Duisburg gedenkt der Novemberpogrome 1938 mit stillem Marsch und Schülerprogramm
Ante TextorDuisburg gedenkt der Novemberpogrome 1938 mit stillem Marsch und Schülerprogramm
Gedenkveranstaltung zum 85. Jahrestag der Novemberpogrome in Duisburg
Eine Gedenkfeier zum 85. Jahrestag der Novemberpogrome 1938 findet in Duisburg statt. Die von der Stadtverwaltung und Bildungseinrichtungen organisierte Veranstaltung beginnt am Montag, 10. November, um 18 Uhr am Rathaus. Schülerinnen und Schüler aus der gesamten Stadt gestalten das Programm und begleitende Aktionen maßgeblich mit.
Die Feierlichkeiten beginnen mit einer Ansprache von Oberbürgermeister Sören Link, der in seiner Rede das Motto "Füreinander einstehen" in Erinnerung an die Pogrome von 1938 aufgreift. Im Anschluss folgt ein stiller Marsch zur hinteren Stadtmauer am Kuhlenwall, angeführt vom Oberbürgermeister persönlich.
Schülerinnen und Schüler des St.-Hildegardis-Gymnasiums gestalten während der Veranstaltung ein musikalisches Programm. Unterstützt werden sie von Jugendlichen der Heinrich-Heine-Gesamtschule und des Krupp-Gymnasiums, die ein Begleitprogramm vorbereitet haben. Beteiligt an der Zusammenarbeit sind zudem das Zentrum für Erinnerungskultur, Menschenrechte und Demokratie (ZfE), das Stadtarchiv Duisburg sowie die Gesellschaft für Christlich-Jüdische Zusammenarbeit.
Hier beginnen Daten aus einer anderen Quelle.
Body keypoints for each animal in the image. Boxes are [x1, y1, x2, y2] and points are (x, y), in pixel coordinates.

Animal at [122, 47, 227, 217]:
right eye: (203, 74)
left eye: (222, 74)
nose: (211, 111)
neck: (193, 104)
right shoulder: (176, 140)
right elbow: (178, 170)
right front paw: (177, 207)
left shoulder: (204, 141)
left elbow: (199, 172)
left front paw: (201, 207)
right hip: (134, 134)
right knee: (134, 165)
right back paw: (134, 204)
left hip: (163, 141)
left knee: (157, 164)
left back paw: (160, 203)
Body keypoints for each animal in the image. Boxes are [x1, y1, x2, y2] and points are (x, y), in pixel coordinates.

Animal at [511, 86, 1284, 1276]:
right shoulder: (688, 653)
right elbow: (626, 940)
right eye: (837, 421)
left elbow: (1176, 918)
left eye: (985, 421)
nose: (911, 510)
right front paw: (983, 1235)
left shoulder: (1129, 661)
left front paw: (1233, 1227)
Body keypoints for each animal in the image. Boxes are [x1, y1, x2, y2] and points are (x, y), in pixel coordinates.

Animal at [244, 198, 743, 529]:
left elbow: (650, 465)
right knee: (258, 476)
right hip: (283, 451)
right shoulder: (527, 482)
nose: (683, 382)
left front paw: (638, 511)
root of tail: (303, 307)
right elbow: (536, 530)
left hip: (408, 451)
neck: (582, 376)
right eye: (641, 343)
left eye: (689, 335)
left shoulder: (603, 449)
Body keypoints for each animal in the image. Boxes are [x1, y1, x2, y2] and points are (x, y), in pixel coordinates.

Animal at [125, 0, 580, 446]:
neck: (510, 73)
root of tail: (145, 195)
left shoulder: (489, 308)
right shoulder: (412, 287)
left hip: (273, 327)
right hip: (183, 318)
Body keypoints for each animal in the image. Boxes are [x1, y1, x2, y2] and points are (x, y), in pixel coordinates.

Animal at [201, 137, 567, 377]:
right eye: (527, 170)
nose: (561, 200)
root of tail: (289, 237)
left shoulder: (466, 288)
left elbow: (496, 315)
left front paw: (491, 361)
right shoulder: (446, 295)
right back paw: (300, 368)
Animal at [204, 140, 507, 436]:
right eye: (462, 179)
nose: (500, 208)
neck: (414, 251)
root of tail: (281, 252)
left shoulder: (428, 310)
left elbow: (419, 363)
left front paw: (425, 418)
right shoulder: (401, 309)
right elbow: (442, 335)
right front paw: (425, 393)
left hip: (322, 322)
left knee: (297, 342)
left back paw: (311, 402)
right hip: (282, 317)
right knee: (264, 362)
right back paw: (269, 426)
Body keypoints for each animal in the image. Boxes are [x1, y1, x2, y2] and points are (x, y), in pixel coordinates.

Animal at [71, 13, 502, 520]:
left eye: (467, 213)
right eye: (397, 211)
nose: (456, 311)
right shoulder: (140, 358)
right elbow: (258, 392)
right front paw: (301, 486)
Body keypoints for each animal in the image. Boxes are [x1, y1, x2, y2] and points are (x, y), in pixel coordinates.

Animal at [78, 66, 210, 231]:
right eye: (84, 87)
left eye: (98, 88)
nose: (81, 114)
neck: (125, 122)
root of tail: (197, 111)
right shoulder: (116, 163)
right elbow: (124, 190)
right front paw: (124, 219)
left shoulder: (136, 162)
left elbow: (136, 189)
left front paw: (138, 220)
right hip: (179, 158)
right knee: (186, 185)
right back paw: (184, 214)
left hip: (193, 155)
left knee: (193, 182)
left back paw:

Der stille Marsch führt an den "Stolpersteinen" vorbei – den in den Gehweg eingelassenen Messingtafeln zur Erinnerung an die Opfer – bevor die Gruppe die hintere Stadtmauer erreicht. Dort wird ein Kranz niedergelegt, um der Opfer zu gedenken. Die übliche Gedenkstätte am Rabbiner-Neumark-Weg bleibt aufgrund laufender Ausgrabungsarbeiten jedoch gesperrt.
Veranstalter der Gedenkfeier sind die Stadt Duisburg, die Gesellschaft für Christlich-Jüdische Zusammenarbeit und die Deutsch-Israelische Gesellschaft. Die Veranstaltung verbindet Schülerinnen und Schüler, offizielle Vertreter sowie Bürgerinnen und Bürger, um der Vergangenheit zu gedenken und das Bewusstsein für die Bewahrung des historischen Gedächtnisses zu stärken. Aufgrund der vorübergehenden Schließung der Gedenkstätte am Rabbiner-Neumark-Weg wurde die Route angepasst.